Transcribe all the text in the material below, line for line and unchanged. Leave the pictures out of your answer.

▸ Provided entries

= Beginning of Section =

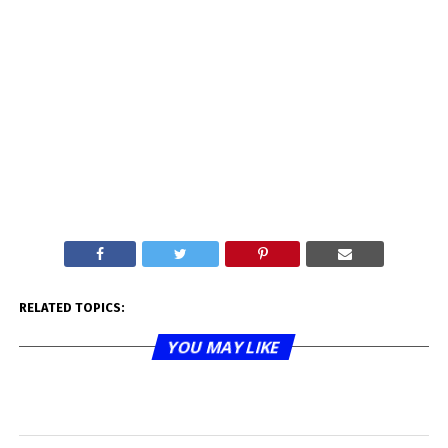
RELATED TOPICS:
YOU MAY LIKE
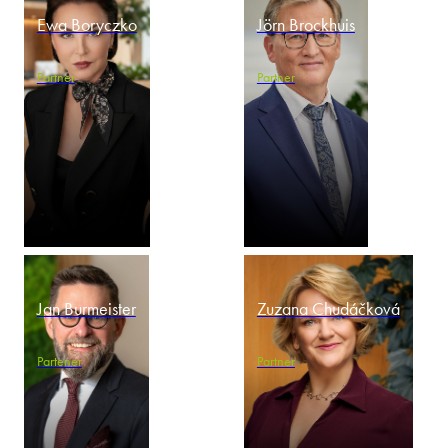
Ewa Boryczko
Jörn Brockhuis
Partner
Partner
Jan Burmeister
Zuzana Chudáčková
Partener
Partner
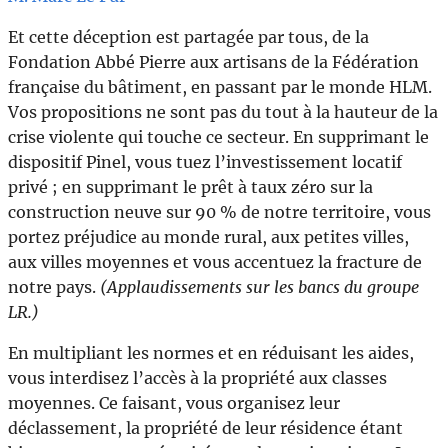
Et cette déception est partagée par tous, de la
Fondation Abbé Pierre aux artisans de la Fédération
française du bâtiment, en passant par le monde HLM.
Vos propositions ne sont pas du tout à la hauteur de la
crise violente qui touche ce secteur. En supprimant le
dispositif Pinel, vous tuez l’investissement locatif
privé ; en supprimant le prêt à taux zéro sur la
construction neuve sur 90 % de notre territoire, vous
portez préjudice au monde rural, aux petites villes,
aux villes moyennes et vous accentuez la fracture de
notre pays.
(Applaudissements sur les bancs du groupe
LR.)
En multipliant les normes et en réduisant les aides,
vous interdisez l’accès à la propriété aux classes
moyennes. Ce faisant, vous organisez leur
déclassement, la propriété de leur résidence étant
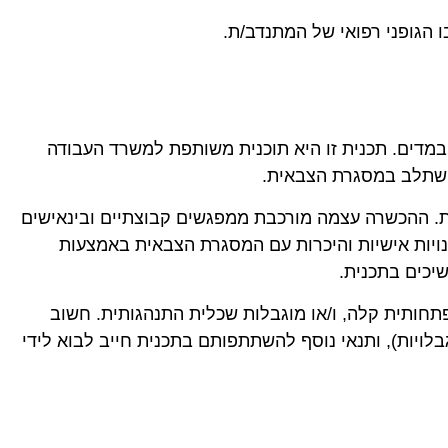
 הגופני רפואי של המתנדב/ת.
 במדים. תכנית זו היא תוכנית משותפת למשרד העבודה
להשתלב במסגרת הצבאית.
. ההכשרה עצמה מורכבת ממפגשים קבוצתיים ובינאישים
ויות אישיות והיכרות עם המסגרת הצבאית באמצעות
יכים בתכנית.
ים 18 עד 25, המתמודדים עם לקות פיסית או התפתחותית קלה, ו/או מוגבלות שכלית התנהגותית. חשוב
בלויות), ותנאי נוסף להשתתפותם בתכנית חייב לבוא לידי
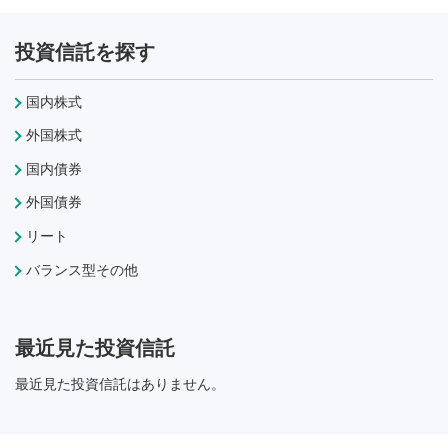
投資信託を探す
国内株式
外国株式
国内債券
外国債券
リート
バランス型その他
最近見た投資信託
最近見た投資信託はありません。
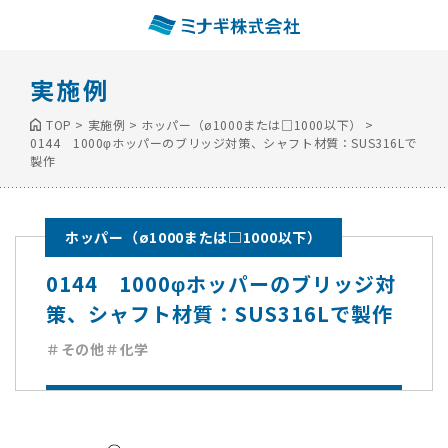
実施例
TOP
>
実施例
>
ホッパー（ø1000または□1000以下）
>
0144 1000φホッパーのブリッジ対策、シャフト材質：SUS316Lで
製作
ホッパー（ø1000または□1000以下）
0144 1000φホッパーのブリッジ対
策、シャフト材質：SUS316Lで製作
＃その他
＃化学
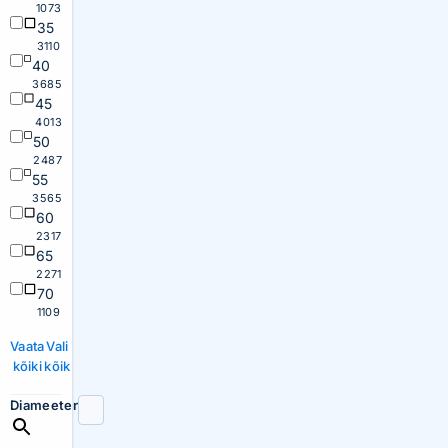
1073
35
3110
40
3685
45
4013
50
2487
55
3565
60
2317
65
2271
70
1109
Vaata
Vali
kõiki
kõik
Diameeter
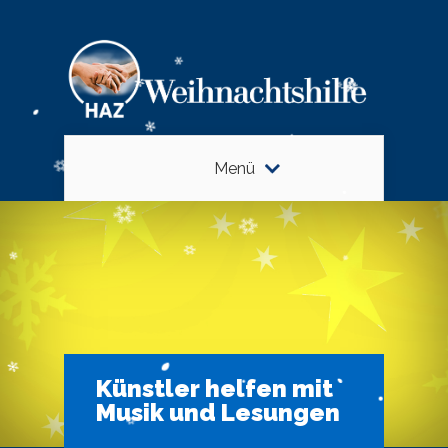
Menü
Künstler helfen mit
Musik und Lesungen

= End of Section =

▸ Exercise response
RELATED TOPICS:
YOU MAY LIKE
Ewa Boryczko
Jörn Brockhuis
Partner
Partner
Jan Burmeister
Zuzana Chudáčková
Partener
Partner
Et cette déception est partagée par tous, de la
Fondation Abbé Pierre aux artisans de la Fédération
française du bâtiment, en passant par le monde HLM.
Vos propositions ne sont pas du tout à la hauteur de la
crise violente qui touche ce secteur. En supprimant le
dispositif Pinel, vous tuez l’investissement locatif
privé ; en supprimant le prêt à taux zéro sur la
construction neuve sur 90 % de notre territoire, vous
portez préjudice au monde rural, aux petites villes,
aux villes moyennes et vous accentuez la fracture de
notre pays.
(Applaudissements sur les bancs du groupe
LR.)
En multipliant les normes et en réduisant les aides,
vous interdisez l’accès à la propriété aux classes
moyennes. Ce faisant, vous organisez leur
déclassement, la propriété de leur résidence étant
 הגופני רפואי של המתנדב/ת.
 במדים. תכנית זו היא תוכנית משותפת למשרד העבודה
להשתלב במסגרת הצבאית.
. ההכשרה עצמה מורכבת ממפגשים קבוצתיים ובינאישים
ויות אישיות והיכרות עם המסגרת הצבאית באמצעות
יכים בתכנית.
ים 18 עד 25, המתמודדים עם לקות פיסית או התפתחותית קלה, ו/או מוגבלות שכלית התנהגותית. חשוב
בלויות), ותנאי נוסף להשתתפותם בתכנית חייב לבוא לידי
投資信託を探す
国内株式
外国株式
国内債券
外国債券
リート
バランス型その他
最近見た投資信託
最近見た投資信託はありません。
実施例
TOP
>
実施例
>
ホッパー（ø1000または□1000以下）
>
0144 1000φホッパーのブリッジ対策、シャフト材質：SUS316Lで
製作
ホッパー（ø1000または□1000以下）
0144 1000φホッパーのブリッジ対
策、シャフト材質：SUS316Lで製作
＃その他
＃化学
1073
35
3110
40
3685
45
4013
50
2487
55
3565
60
2317
65
2271
70
1109
Vaata
Vali
kõiki
kõik
Diameeter
Menü
Künstler helfen mit
Musik und Lesungen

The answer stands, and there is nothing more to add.